Paul Fasana, a man who helped the LGBT community thrive by keeping its
history alive, has died. He was 87.
The Stonewall National Museum & Archives, where he volunteered his time and
knowledge for more than 20 years, announced the news, saying he died about a
week after going to the hospital for an unspecified illness.
“Personally, I will miss him a great deal. He was a beloved friend and mentor,”
said Hunter O’Hanian, executive director at Stonewall. “He was a kind, smart,
charming, thoughtful, and engaging man. He loved knowledge and learning,
while preserving human history and culture.”
Fasana’s life was dedicated to the service of others and his biography at
Stonewall details a well-lived life. He served in the U.S. Army during the Korean
War, then graduated from UC Berkeley; first in 1959 with a B.A. and then 1960
with a Masters of Library Science. Armed with those degrees, he began a long
career in library administration; first at the New York Public Library as a cataloguer
and later at the Columbia University Libraries as director of library automation.
Eventually he returned to the New York Public Library as senior vice president
and director of the Research Libraries until he retired in 1995.
But retirement was just the end of one chapter and the start of another for
Fasana. He joined the Stonewall Archives in Fort Lauderdale, becoming their
chief archivist. He began organizing their collection of historic documents and
media, and the task wasn’t as simple as it sounds.
At the time, the library’s holdings were spread out across three warehouses
and the Metropolitan Community Church. Now, under Fasana’s leadership, the
collection is in a climate-controlled building and well-cataloged for researchers.

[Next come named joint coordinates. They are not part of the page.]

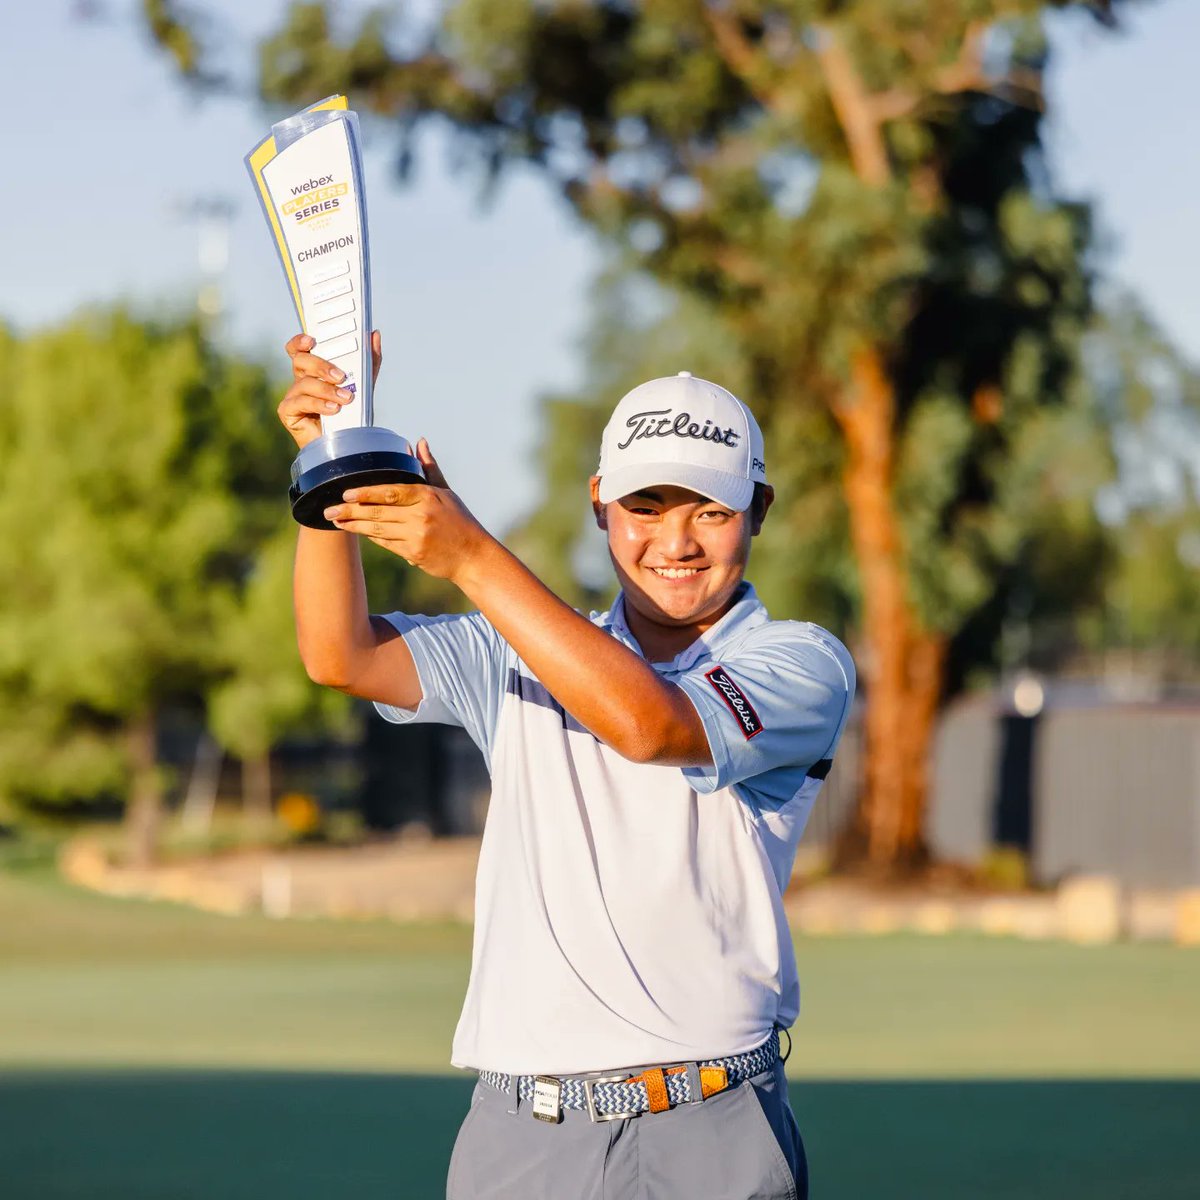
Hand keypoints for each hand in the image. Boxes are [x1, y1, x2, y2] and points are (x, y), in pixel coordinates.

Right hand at [278, 329, 383, 448]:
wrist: (345, 445)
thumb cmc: (350, 414)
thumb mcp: (364, 385)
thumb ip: (369, 361)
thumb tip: (374, 335)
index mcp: (313, 370)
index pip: (300, 348)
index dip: (301, 341)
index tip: (312, 340)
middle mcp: (300, 380)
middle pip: (301, 361)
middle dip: (320, 365)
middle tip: (341, 376)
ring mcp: (292, 396)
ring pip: (303, 383)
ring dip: (327, 390)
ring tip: (346, 398)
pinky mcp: (288, 412)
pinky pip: (300, 402)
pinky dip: (319, 404)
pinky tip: (333, 409)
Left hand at [322, 440, 489, 580]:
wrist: (473, 557)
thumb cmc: (460, 522)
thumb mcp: (447, 493)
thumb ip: (429, 468)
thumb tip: (419, 442)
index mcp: (428, 497)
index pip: (391, 492)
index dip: (366, 493)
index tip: (346, 492)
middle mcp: (421, 516)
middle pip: (379, 512)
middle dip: (351, 511)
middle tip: (329, 510)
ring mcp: (417, 536)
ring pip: (378, 529)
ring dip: (354, 526)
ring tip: (336, 521)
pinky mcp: (414, 553)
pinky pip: (386, 543)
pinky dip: (371, 536)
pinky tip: (356, 531)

Fasana’s partner in life was Robert Graham. They were together 48 years until
Robert died 11 years ago. They were a team that touched South Florida not only
by giving their time, but also through financial philanthropy.
Among their beneficiaries is the Sunshine Cathedral, where they have a chapel
named after them. In January of 2020, the Our Fund Foundation gave Fasana
the Dick Schwarz Award for Lifetime Achievement, an honor Fasana said he
wished Graham was here to share with him.
“Paul’s financial generosity matches his volunteerism, which is not an easy thing
to accomplish considering he’s one of the most ardent volunteers we have here in
South Florida,” Our Fund said then. “Paul’s generosity has affected almost every
agency in South Florida. He established the first endowed fund at Our Fund, and
since that time has created additional funds which will affect the lives of LGBTQ South Floirda in perpituity.
O’Hanian says Fasana’s legacy also lives on inside the archives.
“More than any other single individual, he is responsible for the richness of the
vast archives at Stonewall. Thousands of pages in the archive bear his carefully
hand-written notes in pencil. He cared for and nurtured the collection with
remarkable accuracy right up to [the week before he died] when he was here and
working. Future generations of scholars and researchers will owe him a debt of
gratitude for his work and attention to detail.”